My grandmother grew loads of red peppers this past summer in Turkey. It was a great season! I spent time grilling the red peppers with her, and then we peeled any charred skin and put the peppers in plastic bags for the freezer.
I particularly love red peppers from the garden. They are crispier, have no pesticides (red peppers are one of the "dirty dozen" pesticide-laden vegetables when grown conventionally) and they impart so much more flavor! Not to mention, buying ready made roasted red peppers in a jar is quite expensive. Once you freeze the red peppers, you can make Muhammara dip which is a delicious Mediterranean red pepper spread made of grilled or roasted red peppers, walnuts and pomegranate molasses. All you need is a bit of foresight to freeze vibrant red peppers of the summer for the winter and a food processor to make this delicious dip!
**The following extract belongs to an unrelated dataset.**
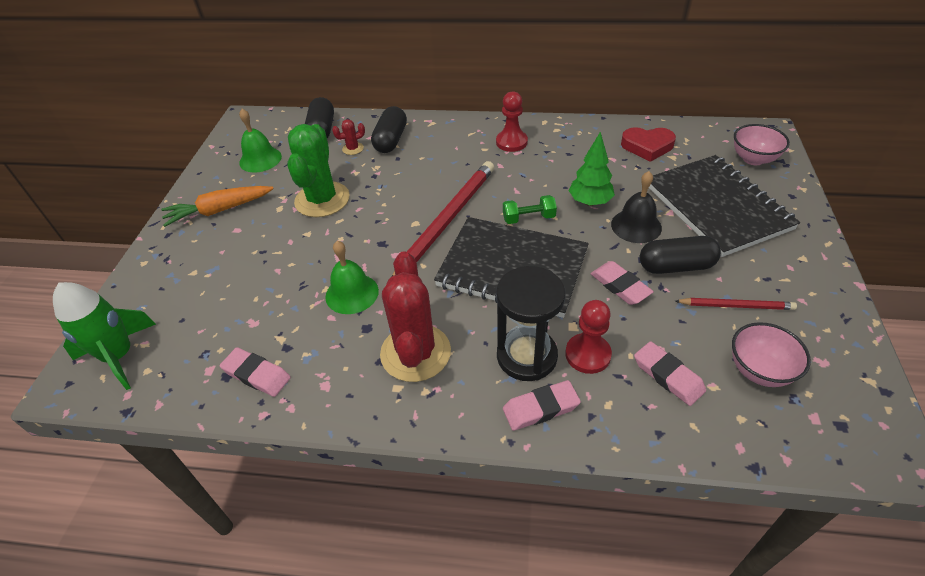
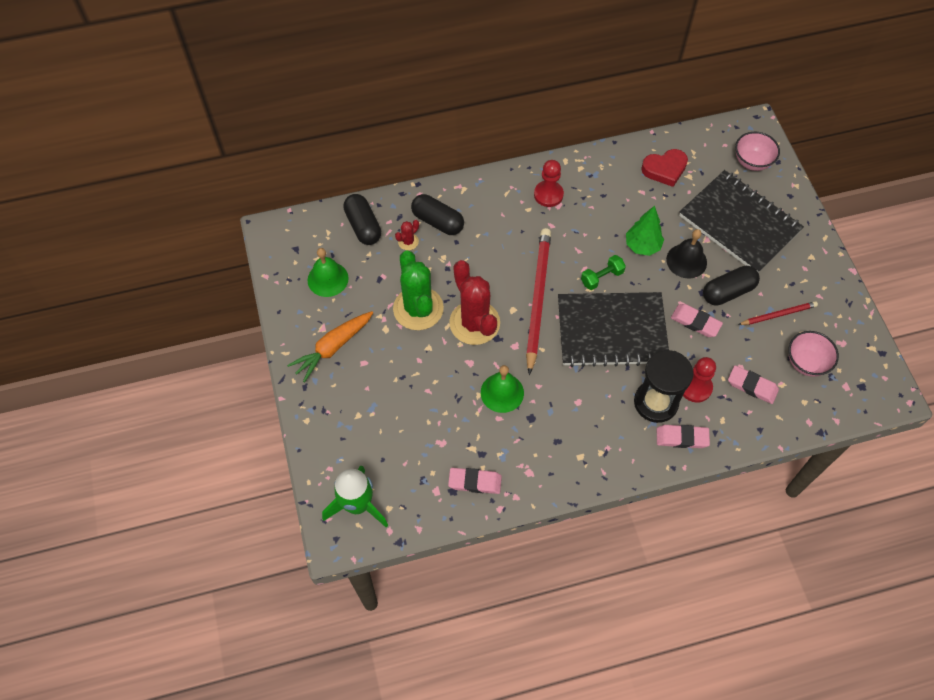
camera: 25 degrees left, 15 degrees up
(391, 140) = (438, 221): black capsule -> black capsule turned 45 degrees counterclockwise
(415, 353) = (578, 426): red cactus -> red cactus (474, 323)
(540, 408) = (682, 438): pink eraser -> pink eraser turned 45 degrees clockwise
Muhammara: Mediterranean Roasted Red Pepper Dip
Recipe by Jackie Arnett, RD
2 cups grilled or roasted red peppers
1 cup walnut, very finely chopped
1/3 cup fresh breadcrumbs
1/2 cup olive oil
2 Tbsp. finely chopped onions
1 Tbsp. pomegranate molasses
1/2 tsp. cumin
1/4 tsp. sugar
Freshly cracked pepper
Dash of cayenne (optional)
- In a processor, mix red peppers, walnuts, breadcrumbs, olive oil, onion, pomegranate molasses, cumin, sugar, salt and cayenne. It should have a grainy texture.
- Spread over serving dish and drizzle a little more olive oil. You can also garnish with pine nuts or parsley.